• [MATERIAL FOR THIS EXERCISE]:
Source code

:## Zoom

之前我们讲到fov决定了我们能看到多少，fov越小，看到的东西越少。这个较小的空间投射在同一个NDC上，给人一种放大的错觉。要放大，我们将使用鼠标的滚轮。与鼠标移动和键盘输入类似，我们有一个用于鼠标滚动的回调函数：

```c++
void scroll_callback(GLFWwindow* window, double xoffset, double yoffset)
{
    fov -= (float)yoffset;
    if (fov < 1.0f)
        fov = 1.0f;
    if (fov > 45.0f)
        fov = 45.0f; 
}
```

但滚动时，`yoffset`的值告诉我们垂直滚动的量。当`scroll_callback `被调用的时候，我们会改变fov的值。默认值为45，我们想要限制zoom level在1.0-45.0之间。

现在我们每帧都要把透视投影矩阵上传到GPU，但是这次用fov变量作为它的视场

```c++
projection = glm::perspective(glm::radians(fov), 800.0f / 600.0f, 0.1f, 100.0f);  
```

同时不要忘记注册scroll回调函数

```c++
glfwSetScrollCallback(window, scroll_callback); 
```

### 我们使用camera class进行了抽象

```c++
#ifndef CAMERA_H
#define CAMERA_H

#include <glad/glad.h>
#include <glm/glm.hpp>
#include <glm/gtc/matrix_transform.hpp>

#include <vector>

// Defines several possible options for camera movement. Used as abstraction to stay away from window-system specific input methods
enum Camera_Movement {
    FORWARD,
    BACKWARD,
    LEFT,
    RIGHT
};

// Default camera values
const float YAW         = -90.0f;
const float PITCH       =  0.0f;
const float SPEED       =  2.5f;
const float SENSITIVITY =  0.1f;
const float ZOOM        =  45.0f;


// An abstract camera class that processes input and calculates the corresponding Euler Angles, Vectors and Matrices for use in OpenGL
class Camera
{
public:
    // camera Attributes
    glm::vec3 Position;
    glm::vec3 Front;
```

• [ABOUT THIS EXERCISE]: Output every entry again, exactly as given.

• [EXERCISE RESULT]:
Source code

:## Zoom

之前我们讲到fov决定了我们能看到多少，fov越小，看到的东西越少。这个较小的空间投射在同一个NDC上，给人一种放大的错觉。要放大，我们将使用鼠标的滚轮。与鼠标移动和键盘输入类似，我们有一个用于鼠标滚动的回调函数：

```c++
void scroll_callback(GLFWwindow* window, double xoffset, double yoffset)
{
    fov -= (float)yoffset;
    if (fov < 1.0f)
        fov = 1.0f;
    if (fov > 45.0f)
        fov = 45.0f; 
}
```

但滚动时，`yoffset`的值告诉我们垂直滚动的量。当`scroll_callback `被调用的时候，我们会改变fov的值。默认值为45，我们想要限制zoom level在1.0-45.0之间。

现在我们每帧都要把透视投影矩阵上传到GPU，但是这次用fov变量作为它的视场

```c++
projection = glm::perspective(glm::radians(fov), 800.0f / 600.0f, 0.1f, 100.0f);  
```

同时不要忘记注册scroll回调函数

```c++
glfwSetScrollCallback(window, scroll_callback); 
```

### 我们使用camera class进行了抽象

```c++
#ifndef CAMERA_H
#define CAMERA_H

#include <glad/glad.h>
#include <glm/glm.hpp>
#include <glm/gtc/matrix_transform.hpp>

#include <vector>

// Defines several possible options for camera movement. Used as abstraction to stay away from window-system specific input methods
enum Camera_Movement {
    FORWARD,
    BACKWARD,
    LEFT,
    RIGHT
};

// Default camera values
const float YAW         = -90.0f;
const float PITCH       =  0.0f;
const float SPEED       =  2.5f;
const float SENSITIVITY =  0.1f;
const float ZOOM        =  45.0f;


// An abstract camera class that processes input and calculates the corresponding Euler Angles, Vectors and Matrices for use in OpenGL
class Camera
{
public:
    // camera Attributes
    glm::vec3 Position;
    glm::vec3 Front;
```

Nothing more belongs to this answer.